» **Exercise description**
Please return the lines of the data that contain "input".

» **Provided material**
☆ ☆ ☆ ☆ ☆

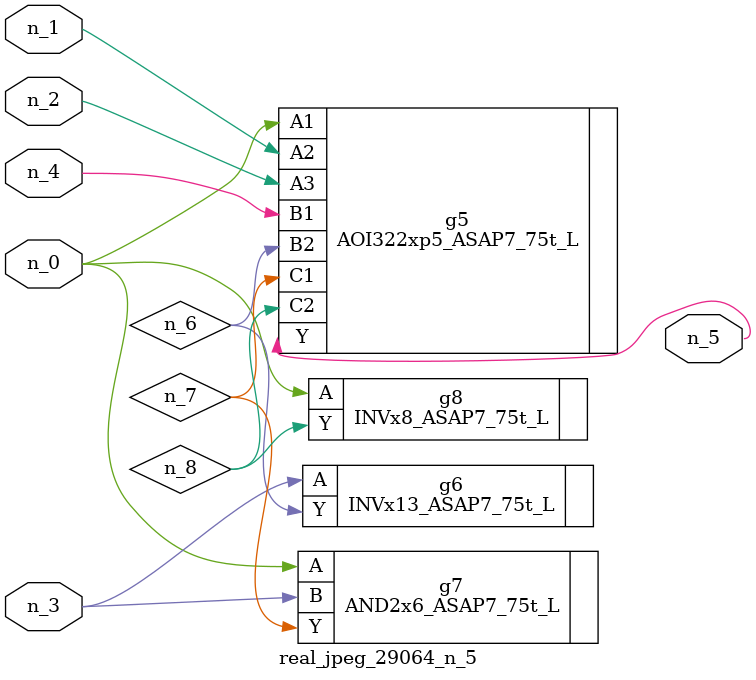
<source format=v>
module real_jpeg_29064_n_5 (n_4, n_0, n_1, n_2, n_3, n_5);

input n_4;
input n_0;
input n_1;
input n_2;
input n_3;

output n_5;

wire n_8;
wire n_6;
wire n_7;

AOI322xp5_ASAP7_75t_L g5 ( 
.A1(n_0),
.A2(n_1),
.A3(n_2),
.B1(n_4),
.B2(n_6),
.C1(n_7),
.C2(n_8),
.Y(n_5)
);

AND2x6_ASAP7_75t_L g7 ( 
.A(n_0),
.B(n_3),
.Y(n_7)
);

INVx8_ASAP7_75t_L g8 ( 
.A(n_0),
.Y(n_8)
);

INVx13_ASAP7_75t_L g6 ( 
.A(n_3),
.Y(n_6)
);


endmodule
</source>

☆ ☆ ☆ ☆ ☆

» **Task solution**
input n_4;
input n_0;
input n_1;
input n_2;
input n_3;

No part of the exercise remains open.